TASK PROMPT: Filter these entries, keeping only lines that hold the word "Item".

Records contained in a dataset:
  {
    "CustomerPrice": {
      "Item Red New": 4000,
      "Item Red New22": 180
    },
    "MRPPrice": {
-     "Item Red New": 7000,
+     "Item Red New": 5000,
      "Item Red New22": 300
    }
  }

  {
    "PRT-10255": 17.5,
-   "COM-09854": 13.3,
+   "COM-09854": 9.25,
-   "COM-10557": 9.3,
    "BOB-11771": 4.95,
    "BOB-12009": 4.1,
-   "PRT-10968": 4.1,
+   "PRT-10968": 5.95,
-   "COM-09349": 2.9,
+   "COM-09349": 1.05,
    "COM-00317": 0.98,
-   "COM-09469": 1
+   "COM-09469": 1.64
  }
--
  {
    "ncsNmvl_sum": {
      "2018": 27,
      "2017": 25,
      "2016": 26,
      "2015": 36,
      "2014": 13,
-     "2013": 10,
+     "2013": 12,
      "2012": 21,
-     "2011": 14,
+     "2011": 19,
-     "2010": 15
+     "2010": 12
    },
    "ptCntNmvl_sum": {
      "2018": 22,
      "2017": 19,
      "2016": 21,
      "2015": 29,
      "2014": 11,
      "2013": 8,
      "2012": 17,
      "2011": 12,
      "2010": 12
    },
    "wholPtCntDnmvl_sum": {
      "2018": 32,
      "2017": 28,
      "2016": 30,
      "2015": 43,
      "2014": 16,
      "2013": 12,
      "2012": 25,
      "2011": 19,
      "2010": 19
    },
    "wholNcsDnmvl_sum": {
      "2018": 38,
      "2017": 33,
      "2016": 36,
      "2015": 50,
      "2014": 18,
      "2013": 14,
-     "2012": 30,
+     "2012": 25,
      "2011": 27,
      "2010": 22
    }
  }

EXERCISE SOLUTION:
      "Item Red New": 4000,
      "Item Red New22": 180
-     "Item Red New": 7000,
+     "Item Red New": 5000,
      "Item Red New22": 300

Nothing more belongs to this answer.